| WHAT YOU WILL DO |
Of all the entries below, only the lines from the one with "prezenta si vor" up to and including the one with "importanta este localizarea" are to be duplicated exactly.
* * * *
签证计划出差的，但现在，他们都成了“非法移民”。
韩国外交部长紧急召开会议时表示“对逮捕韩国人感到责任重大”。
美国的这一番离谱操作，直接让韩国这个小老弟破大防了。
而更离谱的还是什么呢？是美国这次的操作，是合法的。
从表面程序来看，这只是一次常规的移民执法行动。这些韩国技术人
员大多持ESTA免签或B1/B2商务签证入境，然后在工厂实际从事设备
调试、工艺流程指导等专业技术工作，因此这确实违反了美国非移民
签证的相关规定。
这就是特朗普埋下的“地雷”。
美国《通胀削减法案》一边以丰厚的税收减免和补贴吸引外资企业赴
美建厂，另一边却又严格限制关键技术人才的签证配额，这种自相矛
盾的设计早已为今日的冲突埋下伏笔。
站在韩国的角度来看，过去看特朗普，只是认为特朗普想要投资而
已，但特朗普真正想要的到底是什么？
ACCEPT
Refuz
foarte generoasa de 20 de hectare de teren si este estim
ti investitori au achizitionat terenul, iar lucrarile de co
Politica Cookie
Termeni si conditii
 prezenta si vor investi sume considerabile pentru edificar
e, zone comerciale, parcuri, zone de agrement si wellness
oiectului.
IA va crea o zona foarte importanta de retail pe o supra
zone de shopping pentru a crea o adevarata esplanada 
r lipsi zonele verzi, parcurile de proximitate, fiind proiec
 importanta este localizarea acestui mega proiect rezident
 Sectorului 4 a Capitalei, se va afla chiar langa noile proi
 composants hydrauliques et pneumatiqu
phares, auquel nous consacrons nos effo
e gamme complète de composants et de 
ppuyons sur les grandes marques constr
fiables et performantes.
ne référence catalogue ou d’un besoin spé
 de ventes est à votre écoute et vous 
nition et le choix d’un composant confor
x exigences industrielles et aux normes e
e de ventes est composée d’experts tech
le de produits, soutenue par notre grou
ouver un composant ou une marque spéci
* * * *
| THE ANSWER |
 prezenta si vor investi sume considerabile pentru edificar
e, zone comerciale, parcuri, zone de agrement si wellness
oiectului.
IA va crea o zona foarte importanta de retail pe o supra
zone de shopping pentru a crea o adevarata esplanada 
r lipsi zonele verzi, parcurile de proximitate, fiind proiec
 importanta este localizarea acestui mega proiect rezident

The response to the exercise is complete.